If this day is to change every day, then we have to get out of our own way enough and all that we get caught up in, to let it change us. There is a saying that is apparently erroneously attributed to eighteenth-century Irish philosopher and statesman Edmund Burke, that goes “The only thing necessary for the triumph of evil is for good men (people) to do nothing.” There is no proof that anyone ever said exactly this, and, of course, this is not the only thing necessary for the triumph of evil, but it does speak to the idea that it is not always wise to keep your counsel when you are in a place where thoughts are being expressed that are not about bringing life. I am no longer prepared, for instance, to let blatantly racist or misogynist comments swirl around me as I sit quietly fuming but outwardly unaffected.
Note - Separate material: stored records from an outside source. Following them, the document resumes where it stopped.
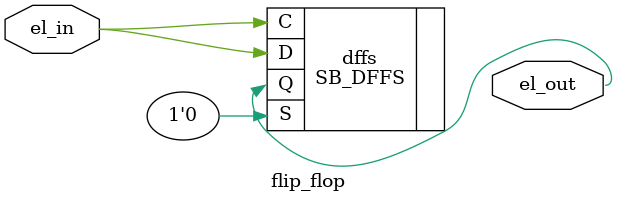
<source format=v>
module flip_flop(
    input el_in     /* synthesis syn_force_pads=1 syn_noprune=1*/,
    output el_out   /* synthesis syn_force_pads=1 syn_noprune=1*/
    );

    wire el_in      /* synthesis syn_keep = 1 */;
    wire el_out     /* synthesis syn_keep = 1 */;

    // See the SiliconBlue ICE Technology Library by Lattice Semiconductor

    SB_DFFS dffs (
        .Q(el_out),
        .C(el_in),
        .D(el_in),
        .S(1'b0)
    ) /* synthesis syn_keep = 1 */;

endmodule

</source>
Those things are not ok! Over the years some terrible actions have been brushed aside in the name of ‘boys will be boys’ – yes, they will be, but those dismissive comments can never be allowed to excuse blatantly bad behaviour. These things are getting named now and that’s got to be progress. It’s not ok to live in a country where massive disparity exists between the healthcare on offer to some people from that offered to others, where you can be stopped and questioned by the authorities because of assumptions made about your skin colour – assumptions that are not made about those with skin colour like most of us have. As followers of Christ, we know that all people, regardless of skin colour, gender, shape, size, sexual preference etc. are made in the image of God, therefore, surely, they are all to be respected and valued. As resurrection people we know that good can come from bad, life from death, we know that every day can be different because of this day – thus can’t we have some confidence to let this hope shape us and reframe what we stand for and stand up for?
Easter Sunday is not a day to leave stuck in the past; it changes all of our days now. It is not a story of an historical event, proven or otherwise. The story of Easter is not to be explained, it is to be lived, every day. What about trying to remember every day at some point, to say to yourself, life is for living. Just one small step to remind us of what this day means for every day.